PAGE EXTRACT:
# Vermont City Holds Emergency Meeting On Drugs



## Inspector (Nov 13, 2006)

Mayor Christopher Louras called a special meeting of Rutland's Board of Alderman because he knows there is growing concern among residents that the drug problem is getting out of hand. Since mid-November there have been three drug-related shootings, including one on Monday that left one person dead and another injured.
"There's a sense of frustration throughout the city that if they report things they aren't seeing results all that quick. Well, we want to dot all our i's and cross all the t's and make sure we have a good solid case we can give to the state's attorney," said Louras.
But the state's attorney says he still needs more help even after the cases get to his desk. He has requested the city allow a police officer to work for him three quarters of the time to help with follow up investigative work.
"Because currently my office does not have an investigator. We've not had one for a number of years and it has been a significant difficulty," said Rutland County State's Attorney James Mongeon.
That solution did not sit well with everyone though. Some think it would be wiser to keep as many cops on the street as possible and give them as much funding as possible because they are on the ones on the front line.
"That's another person you need to put back on the street," said Police Commission Member Joan Wing.
Police in Rutland say many of the drug dealers are coming in from out of state, so the problem needs more than just a local solution.
Representatives from the offices of Sen. Patrick Leahy, D-Vermont, and Sen. Bernie Sanders, I-Vermont, told the aldermen the senators are committed to fighting the problem on a national level.
"We're going to certainly try to make sure-- through the budget committee-- that communities and municipalities and states have the federal law enforcement funds that they need to do the job," said Sen. Sanders' Aide Phil Fiermonte.
While no true answers came out of the meeting the city did get one new piece of funding. Mayor Louras announced an anonymous citizen donated $20,000 and Central Vermont Public Service donated $10,000 to at least give police some funding for drug enforcement overtime.

DATA SHOWN:
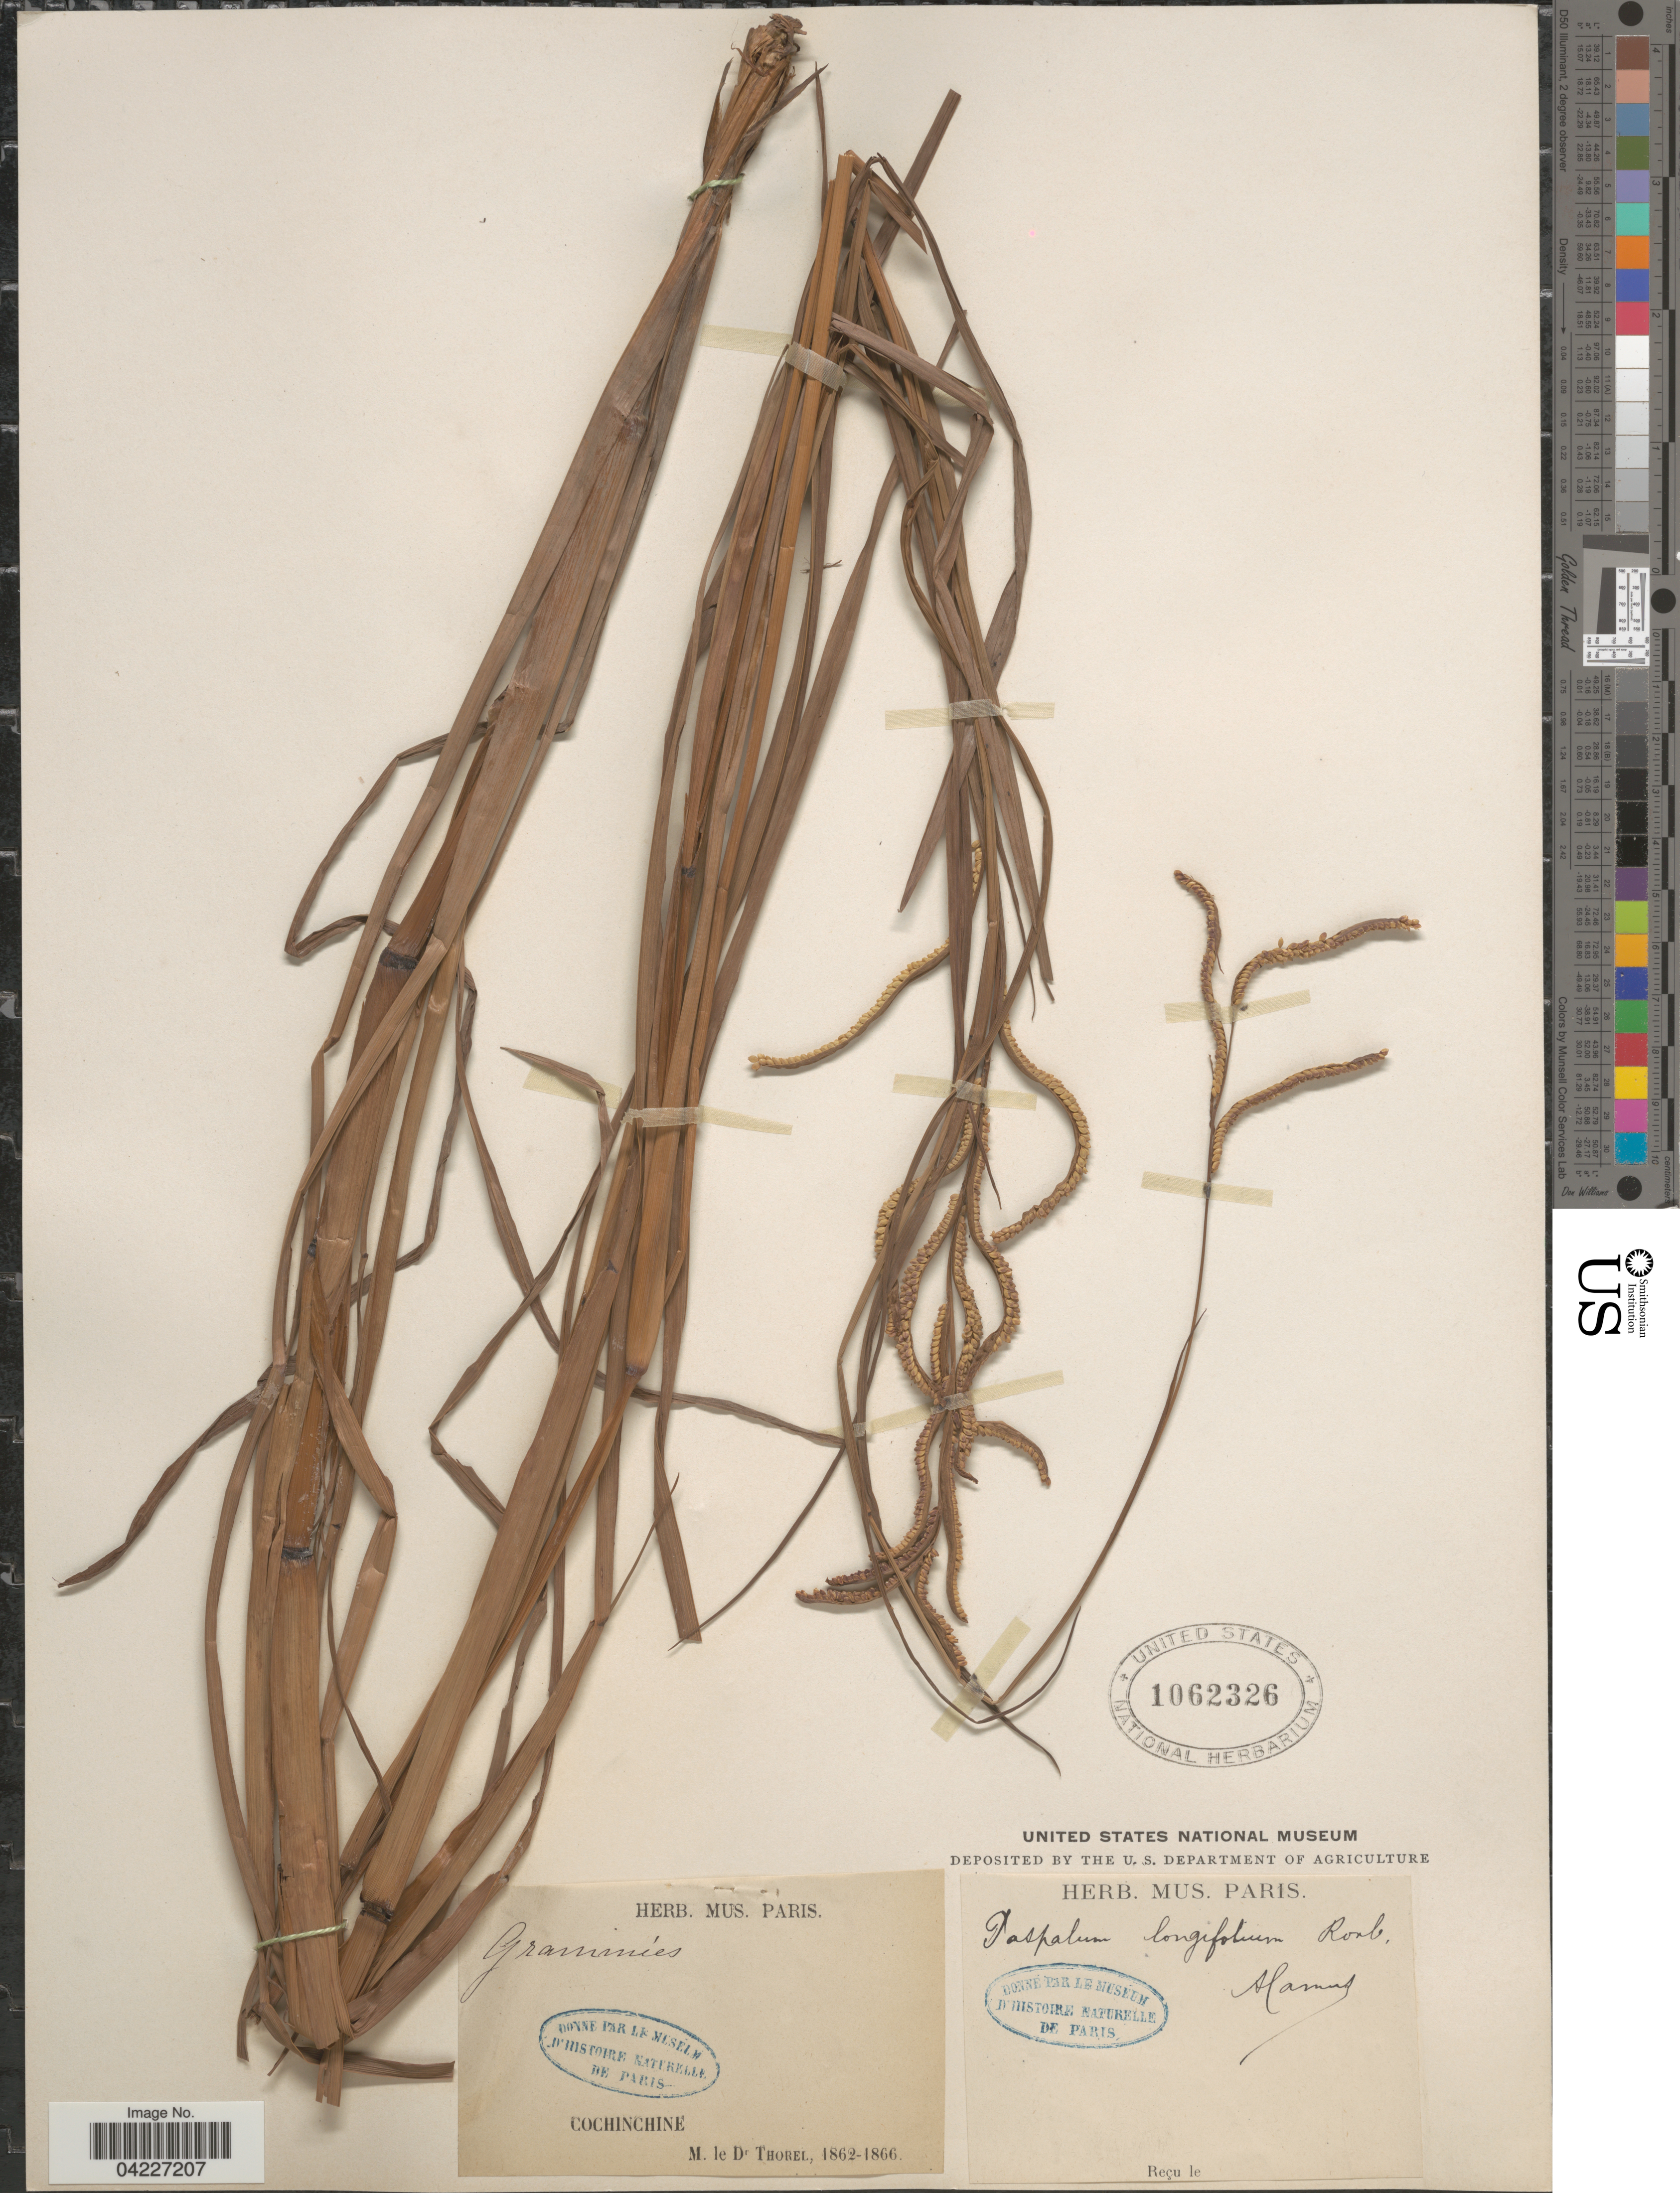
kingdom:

WHAT YOU WILL DO:
a) In the article on Rutland's emergency drug meeting, what did the state's attorney ask the city to let a police officer do?
b) Pick up the article on Rutland's emergency drug meeting after its last sentence and carry it forward.
The listing plays no part in what comes next.

RESULTS FOR THE EXERCISE:
a) He asked that a police officer work for him three quarters of the time to help with follow-up investigative work.

b)
One Alderman did propose a change to the hotel and restaurant tax. That change would allocate 25 percent of revenue from the tax to the police department to use to work on drug crimes. The proposal was put off for now, until the city can get more information about how that plan would work.
Bianca Slota - WCAX News


----------



## KozmoKramer (Apr 25, 2004)

> Vermont City Holds Emergency Meeting On Drugs.


Well that certainly explains a lot.. I thought they were simply nuts, turns out they were high.


----------



## Inspector (Nov 13, 2006)

And meantime they debate lowering marijuana possession penalties. Why don't these people jack up penalties for drugs, including marijuana possession, do more civil forfeitures in drug cases and use the funds to help pay for needed resources?


----------



## Guest (Feb 8, 2008)

I know, why don't we get a national "Piss Test Bill" passed into law. Then we give everyone a cup to piss in. Anyone that fails will be locked up in a cage for life and we can take all their worldly possessions, auction them off to all the people that pass the national piss test, and use the money to fight crime  

History has proven that PROHIBITION does not work nor will ever work!! 

My guess is that they're having a turf war between the drug dealers right now, because of a bust they made from some 2 year investigation recently. Give it a few more weeks and it will be settled down. Then they can start a new 2 year investigation on the new drug dealers, and the whole scenario can play out again, over and over and over and over and over and over to infinity and beyond


----------



## adroitcuffs (Jun 3, 2006)

jrfixer said:


> I know, why don't we get a national "Piss Test Bill" passed into law. Then we give everyone a cup to piss in. Anyone that fails will be locked up in a cage for life and we can take all their worldly possessions, auction them off to all the people that pass the national piss test, and use the money to fight crime
> 
> History has proven that PROHIBITION does not work nor will ever work!!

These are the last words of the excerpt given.